=== Exercise materials ===

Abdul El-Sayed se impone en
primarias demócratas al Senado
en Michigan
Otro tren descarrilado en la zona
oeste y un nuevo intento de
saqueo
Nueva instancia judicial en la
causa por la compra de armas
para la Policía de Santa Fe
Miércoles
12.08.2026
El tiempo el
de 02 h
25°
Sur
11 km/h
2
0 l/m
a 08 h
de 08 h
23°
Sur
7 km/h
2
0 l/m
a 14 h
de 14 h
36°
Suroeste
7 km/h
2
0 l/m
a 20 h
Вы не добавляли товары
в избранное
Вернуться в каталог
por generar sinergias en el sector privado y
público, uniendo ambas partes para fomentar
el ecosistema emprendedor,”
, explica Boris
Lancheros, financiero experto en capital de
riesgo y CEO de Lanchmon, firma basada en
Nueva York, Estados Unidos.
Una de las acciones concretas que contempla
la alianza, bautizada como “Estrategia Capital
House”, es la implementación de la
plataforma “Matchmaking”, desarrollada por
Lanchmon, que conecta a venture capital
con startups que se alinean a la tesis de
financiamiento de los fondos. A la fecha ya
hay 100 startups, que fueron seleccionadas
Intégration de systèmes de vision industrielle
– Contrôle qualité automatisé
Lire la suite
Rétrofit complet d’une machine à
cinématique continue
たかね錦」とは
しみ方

===
=== Exercise materials ===

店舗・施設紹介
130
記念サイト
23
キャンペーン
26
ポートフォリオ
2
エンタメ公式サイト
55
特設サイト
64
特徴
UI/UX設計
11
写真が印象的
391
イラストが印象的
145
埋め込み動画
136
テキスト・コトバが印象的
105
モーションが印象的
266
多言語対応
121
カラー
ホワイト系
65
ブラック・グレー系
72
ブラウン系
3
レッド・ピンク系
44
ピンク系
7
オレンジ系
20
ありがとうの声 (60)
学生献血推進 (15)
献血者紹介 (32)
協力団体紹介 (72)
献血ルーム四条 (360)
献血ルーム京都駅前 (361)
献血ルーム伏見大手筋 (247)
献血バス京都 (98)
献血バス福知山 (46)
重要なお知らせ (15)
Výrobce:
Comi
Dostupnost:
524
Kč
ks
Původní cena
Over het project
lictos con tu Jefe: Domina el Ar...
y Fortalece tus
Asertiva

===

Each line above with the string "para" should be reported in full.

para la Policía de Santa Fe
público, uniendo ambas partes para fomentar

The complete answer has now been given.